Congenital syphilis should be a long forgotten disease since it is preventable with an early detection together with penicillin treatment of infected women. ⁹ In the present case, the negative of maternal first trimester serology, the apparent absence of risk factors for sexually transmitted infections, and the critical status of the newborn made it difficult to properly interpret the classical signs of congenital syphilis such as the fetal hydrops, premature delivery, the Jarisch–Herxheimer reaction and the hemorrhagic rhinitis.

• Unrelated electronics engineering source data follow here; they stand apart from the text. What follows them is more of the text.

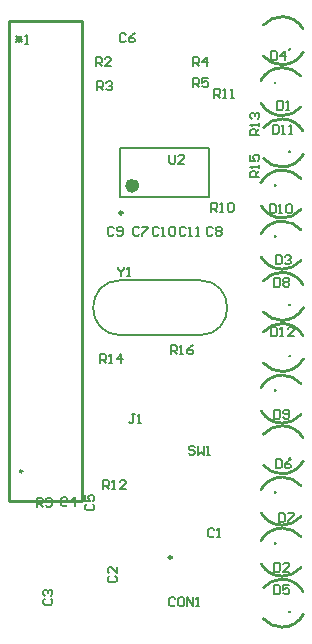
<source format=gto>
G04 Layer_Color=15132400*
%FSLAX25Y25*%
%MOIN*%
G70*
G01*
G75*
%ADD20C,0.01000*%
%ADD42C,0.00787*%
%ADD43C,0.00984*%
%ADD44C,0.02362*%
%ADD45C,0.00700*%
D20*
X225704Y119031D02*
G03*
X232650Y115000I6946J3969D01*
G01*
D02*
G03*
X238850Y117832I47J8100D01*
G01*
X232650Y131000D02*
G03*
X225591Y126800I-29J-7982D01*
G01*
X238850Y128200D02*
G03*
X232650Y131000I-6089J-5219D01*
G01*
X230350Y125900D02*
G03*
X230350Y125900I-100J0D01*
G01*
X225704Y221348D02*
G03*
X232650Y217318I6946J3969D01*
G01*
D02*
G03*
X238850Y220150I47J8100D01*
G01*
X232650Y233317D02*
G03*
X225591Y229117I-29J-7982D01*
G01*
X238850Y230518D02*
G03*
X232650Y233317I-6089J-5219D01*
G01*
X230350Y228218D02*
G03*
X230350Y228218I-100J0D01*
G01*
X225704Y238394D02*
G03*
X232650Y234363I6946J3969D01*
G01*
D02*
G03*
X238850Y237195I47J8100D01*
G01*
X232650Y250363D02*
G03*
X225591Y246163I-29J-7982D01*
G01*
X238850Y247563D02*
G03*
X232650Y250363I-6089J-5219D01*
G01*
X230350Y245263D02*
G03*
X230350Y245263I-100J0D01*
G01*
X239596Y109969D02*
G03*
X232650Y114000I-6946J-3969D01*
G01*
D02*
G03*
X226450Y111168I-47J-8100D01*
G01*
X232650Y98000D02*
G03*
X239709Y102200I29J7982D01*
G01*
X226450Y100800D02*
G03*
X232650Y98000I6089J5219D01*
G01*
X235150Y103100D02*
G03*
X235150Y103100I-100J0D01*
G01*
X239596Y212241D02*
G03*
X232650Y216272I-6946J-3969D01*
G01*
D02*
G03*
X226450Y213440I-47J-8100D01*
G01*
X232650Y200272D02*
G03*
X239709Y204472I29J7982D01*
G01*
X226450Y203072D02*
G03*
X232650Y200272I6089J5219D01*
G01*
X235150Y205372D02*
G03*
X235150Y205372I-100J0D01*
G01*
X225704Y170031D02*
G03*
X232650Y166000I6946J3969D01*
G01*
D02*
G03*
X238850Y168832I47J8100D01*
G01*
X232650Y182000D02*
G03*
X225591Y177800I-29J-7982D01*
G01*
X238850Y179200D02*
G03*
X232650Y182000I-6089J-5219D01*
G01*
X230350Y176900D02*
G03*
X230350Y176900I-100J0D01*
G01*
X239596Y263378D02*
G03*
X232650Y267409I-6946J-3969D01*
G01*
D02*
G03*
X226450Y264577I-47J-8100D01*
G01*
X232650Y251409D02*
G03*
X239709Y255609I29J7982D01*
G01*
X226450Y254209D02*
G03*
X232650Y251409I6089J5219D01*
G01*
X235150Y256509D02*
G03*
X235150Y256509I-100J0D01*
G01*
X225704Y136031D02*
G03*
X232650Y132000I6946J3969D01*
G01*
D02*
G03*
X238850Y134832I47J8100D01*
G01*
X232650Y148000D02*
G03*
X225591Y143800I-29J-7982D01*
G01*
X238850Y145200D02*
G03*
X232650Y148000I-6089J-5219D01*
G01*
X230350Y142900D02*
G03*
X230350Y142900I-100J0D01*
G01*
X239596Y195196D02*
G03*
X232650Y199227I-6946J-3969D01*
G01*
D02*
G03*
X226450Y196395I-47J-8100D01*
G01*
X232650Y183227D02*
G03*
X239709Y187427I29J7982D01*
G01*
X226450Y186027D02*
G03*
X232650Y183227I6089J5219D01*
G01*
X235150Y188327D02*
G03*
X235150Y188327I-100J0D01*
G01*
X239596Y161106D02*
G03*
X232650Y165136I-6946J-3969D01*
G01*
D02*
G03*
X226450Y162304I-47J-8100D01*
G01*
X232650Y149136D02*
G03*
X239709Y153336I29J7982D01*
G01*
X226450Y151936D02*
G03*
X232650Y149136I6089J5219D01*
G01*
X235150Y154236D02*
G03*
X235150Y154236I-100J0D01*
G01*
X239596Y297469D02*
G03*
X232650Y301500I-6946J-3969D01*
G01*
D02*
G03*
X226450Y298668I-47J-8100D01*
G01*
X232650Y285500D02*
G03*
X239709Y289700I29J7982D01*
G01*
X226450Y288300D02*
G03*
X232650Y285500I6089J5219D01*
G01*
X235150Y290600D02*
G03*
X235150Y290600I-100J0D01*
G01*
X146020Y150000D02*
G03*
X146020Y150000I-394J0D01*
G01*
X225704Y272531D02*
G03*
X232650Y268500I6946J3969D01*
G01*
D02*
G03*
X238850Y271332I47J8100D01*
G01*
X232650Y284500D02*
G03*
X225591Y280300I-29J-7982D01*
G01*
X238850Y281700D02*
G03*
X232650Y284500I-6089J-5219D01*
G01*
X230350Y279400D02*
G03*
X230350Y279400I-100J0D01*
G01*
X141591Y300000D02*
X165902D01*
Y140000D02*
Y300000D01*
X141591Y140000D02*
Y300000D01*
Y140000D02*
X165902D01*
D42*
X178811Y213654D02*
G03*
X178811Y195347I0J-9154D01*
G01*
X205189D02*
G03*
X205189Y213654I0J9154D01*
G01*
X178811D02*
X205189D01*
X178811Y195347D02*
X205189D01*
X178736Y241232D02*
X208264D01*
X178736Y257768D02*
X208264D01*
X178736Y241232D02*
Y257768D01*
X208264Y241232D02*
Y257768D01*
D43*
X195835Y121197D02*
G03*
X195835Y121197I-492J0D01*
G01*
X179425Y236114D02*
G03*
X179425Y236114I-492J0D01*
G01*
D44*
X183854Y245169D02*
G03*
X183854Y245169I-1181J0D01*
G01*
D45*
X144000Y294999D02*
X145999Y293000D01*
X144000D02*
X145999Y294999D01*
X144000Y294000D02*
X145999D01*
X145000Y293000D02*
Y294999D01*
X146999Y292500D02*
X147999D01*
X147499D01*
Y295499D01*
X146999Y294999D01*
X209999Y130499D02*
X209500Y130999D01*
X208500D01*
X208000Y130499D01*
Y128500D01*
X208500Y128000D01*
X209500D01*
X209999Y128500D01*
X210999Y128000D02*
X211999D01*
X211499D01*
Y130999D01*
X210999Y130499D01*
X180499Y295499D02*
X179999Y295999D01*
X179000D01*
X178500Y295499D01*
Y293500D01*
X179000Y293000D01*
X179999D01*
X180499Y293500D01*
X183498Y295999D02*
X182499Y295499D01*
X181499Y294499D01*
Y293500D01*
X181999Y293000D01*
X182999D01*
X183498Y293500D01*
Y294000D01*
X182999Y294499D01*
X181499D01*
X209499Y230999D02*
X208999Y231499D01*
X208000D01*
X207500Y230999D01*
Y229000D01*
X208000Y228500D01*
X208999D01*
X209499Y229000D01*
X210499Y230999D02*
X210999Y231499D01*
X211999D01*
X212498Y230999D01*
Y230499D01*
X211999Y229999D01*
X212498Y229500D01*
Y229000D01*
X211999Y228500D01*
X210999D01*
X210499Y229000D01*
Y229500D01*
X210999Y229999D01*
X210499Y230499D01*
Y230999D01*
X210999Y229999D02*
X211999D01*
X176499Y230999D02*
X175999Y231499D01*
X175000D01*
X174500Y230999D01*
Y229000D01*
X175000Y228500D01*
X175999D01*
X176499Y229000D01*
X177499D02*
X177999Y228500D01*
X178999D01*
X179498Y229000D01*
Y230999D01*
X178999Y231499D01*
X177999D01*
X177499Y230999D01*
Y230499D01*
X177999Y229999D01*
X179498D01*
X200499Y230999D02*
X199999Y231499D01*
X199000D01*
X198500Y230999D01*
Y229000D01*
X199000Y228500D01*
X199999D01*
X200499Y229000D01*
X201499Y228500D02*
X202499D01*
X201999D01*
Y231499D01*
X201499Y230999D01*
X203998Y228500D02*
X204998D01*
X204498D01*
Y231499D01*
X203998Y230999D01*
X184999D02*
X184500Y231499D01*
X183500D01*
X183000Y230999D01*
Y229000D01*
X183500Y228500D01*
X184500D01*
X184999Y229000D01*
X185999Y231499D02*
X187998D01*
Y230999D01*
X185999Y229000D01*
Y228500D01*
X191499Y230999D02*
X190999Y231499D01*
X190000D01*
X189500Y230999D01*
Y229000D01*
X190000Y228500D01*
X190999D01*
X191499Y229000D01*
X192499Y228500D02*
X193499D01*
X192999D01*
Y231499D01*
X192499Y230999D01*
X194998D02*
X195498Y231499D01*
X196498D01*
X196998Y230999D01*
Y229000D01*
X196498Y228500D01*
X195498D01*
X194998Y229000D01*
Y230999D01*
X175001Y114999D02*
X174501Y114499D01*
Y113500D01*
X175001Y113000D01*
X177000D01*
X177500Y113500D01*
Y114499D01*
X177000Y114999D01*
X177500Y117998D02*
Y115999D01*
X175501Y117998D01*
X175001D01*
X174501Y117499D01*
Y116499D01*
X175001Y115999D01*
X153501Y107499D02*
X153001Y107000D01*
Y106000D01*
X153501Y105500D01*
X155500D01*
X156000Y106000D01*
Y107000D01*
X155500Y107499D01*
X153501Y108499D02*
X153001Y108999D01*
Y109999D01*
X153501Y110498D01*
X154001D01*
X154500Y109999D01*
Y109499D01*
Y109999D01*
X155000Y110498D01*
X155500D01*
X156000Y109999D01*
Y108999D01*
X155500Y108499D01*
X160999Y140799D02*
X160500Y141299D01*
X159500D01*
X159000Y140799D01*
Y138800D01*
X159500Y138300D01*
X160500D01*
X160999Y138800D01*
X163499Y138300D02*
Y141299D01*
X161999Y139799D01*
X163998D01*
X167501Y138999D02*
X167001Y138499D01*
Y137500D01*
X167501Y137000D01*
X169500D01*
X170000Y137500D01*
Y138499D01*
X169500Y138999D01*
X167001Y141998D02*
Y139999D01*
X168500D01*
X168001Y140999D01*
Y141499D01*
X168500Y141998D01*
X169500D01*
X170000Y141499D01*
Y140499D01*
X169500Y139999D01*
X196999Y107499D02*
X196500Y107999D01*
X195500D01*
X195000Y107499D01*
Y105500D01*
X195500Y105000D01*
X196500D01*
X196999Y105500D01*
X199499Y107999D02*
X198499D01*
X197999Y107499D01*
Y105500D01*
X198499Y105000D01*
X199499D01*
X199998Y105500D01*
Y107499D01*
X199499Y107999D01*
X200998Y105000D02*
Y107999D01*
X202997Y105000D01*
Y107999D01*
X203997Y105000D02*
X204997D01*
X204497D01*
Y107999D01*
X203997Y107499D01*
X229000Y289999D02*
Y287000D01*
X230500D01*
X230999Y287500D01*
Y289499D01*
X230500Y289999D01*
X229000D01*
X233499Y287000D02*
Y289999D01*
X231999Y288499D01*
X233998D01*
X230500Y153999D02*
Y151000D01*
X231999D01*
X232499Y151500D01*
Y153499D01*
X231999Y153999D01*
X230500D01*
X235498D02*
X234499Y153499D01*
X233499Y152499D01*
Y151500D01*
X233999Y151000D01*
X234998D01*
X235498Y151500D01*
Y152000D01*
X234998Y152499D01*
X233499D01*
X229000Y197999D02*
Y195000D01*
X230500D01*
X230999Y195500D01*
Y197499D01*
X230500Y197999D01*
X229000D01*
X231999Y195000D02*
X232999D01*
X232499D01*
Y197999D01*
X231999Y197499D01*
X236498Y195000D02*
X234498D01*
X236498Y196999D01*
Y197499D01*
X235998Y197999D01*
X234998D01*
X234498Y197499D01*
X231500Y135999D02*
Y133000D01*
X232999D01*
X233499Y133500D01*
Y135499D01*
X232999Y135999D01*
X231500D01*
X234499D02*
X236498D01*
Y135499D01*
X234499Y133500D01*
Y133000D01*
X229500Y265499D02*
Y262500D01*
X230999D01*
X231499Y263000D01*
Y264999D01*
X230999Y265499D01*
X229500D01*
X232499Y262500D02*
X233499D01*
X232999D01*
Y265499D01*
X232499Y264999D01*
X234998Y262500D02*
X235998D01*
X235498D01*
Y265499D01*
X234998Y264999D01*
X230000Y170499D02*
Y167500D01*
X231500D01*
X231999Y168000D01*
Y169999D01*
X231500Y170499D01*
X230000D01*
X232999Y168000D02*
X233499Y167500D01*
X234499D01*
X234998Y168000D01*
Y169999D01*
X234499Y170499D01*
X233499D01*
X232999Y169999D01*
Y169499D01*
X233499Y169000D01*
X234998D01*
X230000Y214499D02*
Y211500D01*
X231500D01*
X231999Y212000D01*
Y213999D01*
X231500Y214499D01*
X230000D01*
X232999Y213999D02*
X233499Y214499D01*
X234499D01*
X234998Y213999D01*
Y213499D01*
X234499Y213000D01*
X234998Y212500D01*
Y212000D01*
X234499Y211500D01*
X233499D01*
X232999Y212000D01*
Y212500D01*
X233499Y213000D01*
X232999Y213499D01*
Y213999D01*
X233499Y213000D02*
X234499D01*
X230000Y111999D02*
Y109000D01*
X231500D01*
X231999Y109500D01*
Y111499D01*
X231500Y111999D01*
X230000D01*
X234998D02*
X232999D01*
Y110500D01*
X233999Y110999D01*
X234499D01*
X234998Y110500D01*
Y109500D01*
X234499Y109000D01*
X233499D01*
X232999Y109500D01*
X228500Y238999D02*
Y236000D01*
X229999D01*
X230499Y236500D01*
Y238499D01*
X229999Y238999D01*
X228500D01*
X231499Y236000D02*
X232499D01*
X231999D01*
Y238999D01*
X231499Y238499D01*
X233998D02*
X234498Y238999D01*
X235498D01*
X235998Y238499D01*
Y236500D01*
X235498Y236000D01*
X234498D01*
X233998Y236500D01*
Y238499D01*
X230500Y221999D02*
Y219000D01*
X231999D01*
X232499Y219500D01*
Y221499D01*
X231999Y221999D01*
X230500D01*
X233499Y221499D02*
X233999Y221999D01*
X234998D01*
X235498Y221499D01*
Y220999D01*
X234998Y220499D01*
X234499D01*
X234998D01*
X235498Y220000D01*
Y219500D01*
X234998Y219000D01*
X233999D01*
X233499Y219500D01*
X230000Y119499D02*
Y116500D01*
X231500D01*
X231999Y117000D01*
Y118999D01*
X231500Y119499D01*
X230000D01*
X234998Y116500D02*
X232999D01*
X234998Y118499D01*
Y118999D01*
X234499Y119499D01*
X233499D01*
X232999Y118999D01*
X231000Y273499D02*
Y270500D01*
X232500D01*
X232999Y271000D01*
Y272999D01*
X232500Y273499D01*
X231000D01*
X233999Y270500D02*
X234999D01*
X234499D01*
Y273499D01*
X233999Y272999D01*
X183499Y168999D02*
X182500D01*
X183000D01*
Y166500D01*
X182500Y166000D01*
X182000D01*
X181500Y166500D01*
X184499Y166000D02*
X185499D01*
X184999D01*
Y168999D01*
X184499Y168499D01*
X170500Y285000D02*
Y287999D01*
X172000D01*
X172499Y287499D01*
Y286500D01*
X172000Y286000D01*
X170500D01*
X171500D02*
X172499Y285000D01*
X175498D02*
X173499D01*
X175498Y286999D01*
Y287499D01*
X174999Y287999D01*
X173999D01*
X173499Y287499D01*
X171000Y277000D02*
Y279999D01*
X172500D01*
X172999Y279499D01*
Y278500D01*
X172500Y278000D01*
X171000D01*
X172000D02*
X172999Y277000D01*
X173999Y279499D02*
X174499Y279999D01*
X175499D01*
X175998Y279499D01*
Y278999D01*
X175499Y278500D01*
X174999D01*
X175499D01*
X175998Y278000D01*
Y277500D01*
X175499Y277000D01*
X174499D01*
X173999Y277500D01*
X203000Y285000D02*
Y287999D01*
X204500D01*
X204999Y287499D01*
Y286500D01*
X204500Y286000D01*
X203000D01*
X204000D02*
X204999Y285000D01*
X207499D02*
Y287999D01*
X205999Y286500D01*
X207998D01*
X203000Y278000D02*
Y280999D01*
X204500D01*
X204999Y280499D01*
Y279500D01*
X204500Y279000D01*
X203000D01*
X204000D02*
X204999Y278000D01*
X207998Y280999D02*
X205999D01*
Y279500D01*
X206999Y279999D01*
X207499D01*
X207998Y279500D01*
Y278500D01*
X207499Y278000D01*
X206499D01*
X205999Y278500D01*
X210000Y274500D02*
Y277499D01*
X211500D01*
X211999Y276999D01*
Y275999D01*
X211500Y275500D01*
X210000D01*
X211000D02*
X211999Y274500D01*
X212999D02*
X213999D01*
X213499D01*
Y277499D01*
X212999Y276999D01*
X215498Y274500D02*
X216498D01*
X215998D01*
Y277499D01*
X215498Y276999D01*
X225000Y262000D02*
X222001D01*
Y263499D01*
X222501Y263999D01*
X223500D01*
X224000Y263499D01*
Y262000D01*
Y263000D02*
X225000Y263999D01*
Y264999D02*
Y265999D01*
Y265499D01*
X222001D01*
X222501Y264999D01*
Y267498D02*
X222001Y267998D01*
Y268998D01*
X222501Y269498D01*
X223001D01*
X223500Y268998D01*
Y268498D01*
Y268998D01*
X224000Y269498D01*
X224500D01*
X225000Y268998D01*
Y267998D01*
X224500Y267498D01*
X225000Y248000D02*
X222001D01*
Y249500D01*
X222501Y249999D01*
X223500D01*
X224000Y249500D01*
Y248000D01*
Y249000D02*
X225000Y249999D01*
Y250999D02*
Y251999D01*
Y251499D01*
X222001D01*
X222501Y250999D01*
X222001Y255498D02*
Y253498D01*
X223500D01*
X223001Y254498D01*
Y254998D01*
X223500Y255498D01*
X224500D01*
X225000Y254998D01*
Y253998D01*
X224500Y253498D01*
X209000Y236500D02*
Y239499D01*
X210500D01*
X210999Y238999D01*
Y238000D01*
X210500Y237500D01*
X209000D01*
X210000D02*
X210999Y236500D01*
X211999D02*
X212999D01*
X212499D01*
Y239499D01*
X211999Y238999D01*
X214498D02*
X214998Y239499D01*
X215998D01*
X216498Y238999D01*
Y237000D01*
X215998Y236500D01*
X214998D01*
X214498Y237000D01*
Y238999D01*
X173000Y144000D02*
Y146999D01*
X174499D01*
X174999Y146499D01*
Y145500D01*
X174499Y145000D01*
X173000D01*
X174000D02*
X174999Y144000D01*
X175999D02*
X176999D01*
X176499D01*
Y146999D01*
X175999Y146499D01*
X180498Y144000D02*
X178498D01*
X180498Y145999D01*
Y146499D01*
X179998Y146999D01*
X178998D01*
X178498Y146499D01*
X195500Y189000D02*
Y191999D01*
X197000D01*
X197499Y191499D01*
Y190499D01*
X197000Y190000D01*
X195500D01*
X196500D02*
X197499Y189000D01*
X198499D02*
X199499D01*
X198999D01*
Y191999D01*
X198499Y191499D01*
X202998Y191999D02*
X201998Y191499D01*
X200998Y190499D01*
Y189500D01*
X201498Y189000D01*
X202498D01*
X202998Y189500D01*
Y190000D01*
X202498Y190499D01*
X200998D01*
X172000Y186000D02*
Y188999D01*
X173500D01*
X173999Y188499D01*
Y187499D01*
X173500Y187000D01*
X172000D01*
X173000D02*
X173999Y186000D01*
X174999D02*
X175999D01*
X175499D01*
Y188999D01*
X174999Y188499D01*
X178998Y186000D02*
Y188999D01*
X177498Y187499D01*
X179498D01*
X150800Y138100D02*
Y141099D01*
X152299D01*
X152799Y140599D01*
Y139600D01*
X152299Y139100D01*
X150800D01*
X151800D02*
X152799Y138100D01*
X153799Y138600D02*
X154299Y138100D01*
X155299D01*
X155798Y138600D01*
Y140599D01*
X155299Y141099D01*
X154299D01*
X153799Y140599D01*
Y140099D01*
X154299Y139600D01*
X155798D01*
X203499Y157999D02*
X202999Y158499D01*
X202000D01*
X201500Y157999D01*
Y157499D01*
X202000Y157000D01*
X202999D01*
X203499Y156500D01*
Y156000D01*
X202999Y155500D01*
X202000D01*
X201500Y156000D01*
X204499Y158499D02*
Y155500D01*
X205499Y156500D01*
X206498Y155500D01*
Y158499D01*
X207498Y155500D02*
X208498D01*
X207998D01*
Y158499D01*
X207498Y157999D01*
X195000Y255499D02*
Y253000D01*
X195500Y252500D01*
X196500D01*
X196999Y253000D01*
Y255499D01*
X199998Y252500D02*
X197999D01*
X199998Y254499D01*
Y254999D01*
X199499Y255499D01*
X198499D01*
X197999Y254999D01*
X178000Y217999D02*
Y217499D01*
X179000Y216499D01*
X179999Y217499D01*
Y217999D01*
X179000Y216499D02*
Y215000D01*
X180999D02*
X181999D01*
X181499D01*
Y217999D01*
X180999Y217499D01*
M02*

</source>
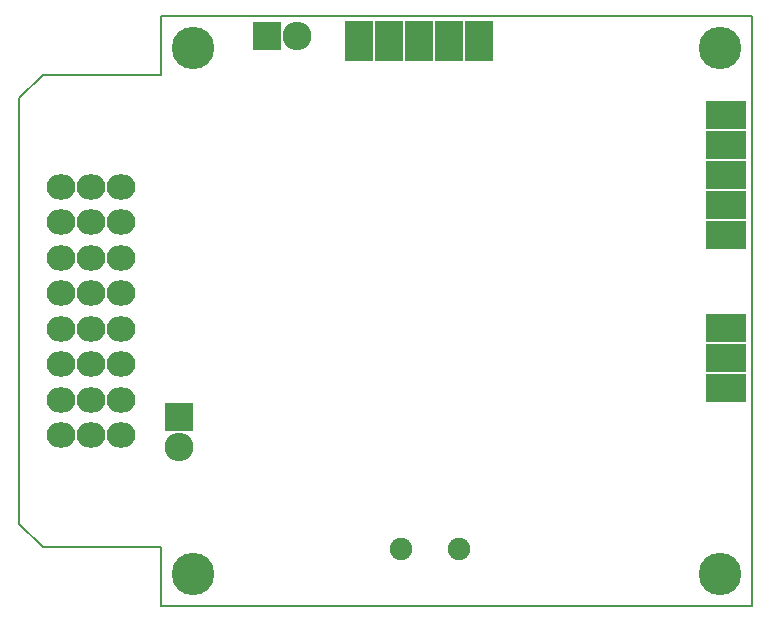
<source format=gbr>
G04 #@! TF.FileFunction,Soldermask,Bot*
%FSLAX46Y46*%
G04 Gerber Fmt 4.6, Leading zero omitted, Abs format (unit mm)*
G04 Created by KiCad (PCBNEW 4.0.2+dfsg1-stable) date Wed 04 Jan 2017 03:35:33 PM JST*
%MOMM*%
G01*
G04 APERTURE LIST*
%ADD10C,0.100000*%
%ADD11C,0.150000*%
%ADD12C,3.600000*%
%ADD13O,2.432000X2.127200*%
%ADD14R,2.400000X3.400000*%
%ADD15R,3.400000X2.400000*%
%ADD16R,2.432000X2.432000*%
%ADD17O,2.432000X2.432000*%
%ADD18C,1.901140*%
G04 APERTURE END LIST*
D10*
D11*
X25000000Y-25000000D02*
X25000000Y25000000D01*
X-25000000Y-25000000D02*
X25000000Y-25000000D01*
X-25000000Y-20000000D02*
X-25000000Y-25000000D01*
X-35000000Y-20000000D02*
X-25000000Y-20000000D01*
X-37000000Y-18000000D02*
X-35000000Y-20000000D01*
X-37000000Y18000000D02*
X-37000000Y-18000000D01*
X-35000000Y20000000D02*
X-37000000Y18000000D01*
X-25000000Y20000000D02*
X-35000000Y20000000D01*
X-25000000Y25000000D02*
X-25000000Y20000000D01*
X25000000Y25000000D02*
X-25000000Y25000000D01*
D12*
X22300000Y-22300000D03*
X22300000Y22300000D03*
X-22300000Y-22300000D03*
D13*
X-33500000Y10500000D03*
X-33500000Y7500000D03*
X-33500000Y4500000D03*
X-33500000Y1500000D03*
X-33500000Y-1500000D03*
X-33500000Y-4500000D03*
X-33500000Y-7500000D03*
X-33500000Y-10500000D03*
X-30960000Y10500000D03*
X-30960000Y7500000D03*
X-30960000Y4500000D03*
X-30960000Y1500000D03*
X-30960000Y-1500000D03*
X-30960000Y-4500000D03*
X-30960000Y-7500000D03*
X-30960000Y-10500000D03*
X-28420000Y10500000D03*
X-28420000Y7500000D03*
X-28420000Y4500000D03*
X-28420000Y1500000D03*
X-28420000Y-1500000D03*
X-28420000Y-4500000D03*
X-28420000Y-7500000D03*
X-28420000Y-10500000D03*
D14*
X-8236000Y22865000D03*
X-5696000Y22865000D03*
X-3156000Y22865000D03*
X-616000Y22865000D03*
X1924000Y22865000D03*
D15*
X22865000Y-1397000D03*
X22865000Y-3937000D03*
X22865000Y-6477000D03*
D16*
X-16000000Y23250000D03*
D17*
X-13460000Y23250000D03*
D16*
X-23500000Y-9000000D03*
D17*
X-23500000Y-11540000D03*
D15*
X22865000Y16580000D03*
X22865000Y14040000D03*
X22865000Y11500000D03*
X22865000Y8960000D03*
X22865000Y6420000D03*
D12*
X-22300000Y22300000D03*
D18*
X-4690940Y-20130000D03*
X190940Y-20130000D03*
M02*

</source>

The negative RPR test in the first trimester was most likely due to acquisition of infection during late pregnancy. We did not find causes of a possible false negative RPR test in the mother. It is important to remember that negative screening does not exclude the diagnosis. Bone signs were not detected in initial X-rays, since they were focused on the thorax and abdomen. On postmortem X-ray, bone lesions in the typical areas were observed clearly (Figure 2). Despite the delay in neonatal diagnosis, treatment with ampicillin was started promptly, and the infant outcome would probably not have changed. The misdiagnosis and undertreatment of pregnant women can lead to serious adverse outcomes. Clinicians should be prepared to obtain a thorough history and explore symptoms of early syphilis in women and their sexual partners and consider re-screening later in pregnancy. Standards of prenatal care in developed countries should be reconsidered in order to enable early diagnosis and treatment of women with syphilis seroconversion during pregnancy. Sometimes cases can be missed with only one nontreponemal (RPR) test in the first trimester. For this reason, we suggest repeating the screening in areas with high prevalence of this infection and in cases where there is a suspicion of infection during the pregnancy after the negative initial screening, especially if the mother and/or their sexual partner report risk behaviors or develop clinical symptoms. On the other hand, obstetricians should raise awareness to enable rapid diagnosis when a pregnant woman presents with classical fetal syphilis signs.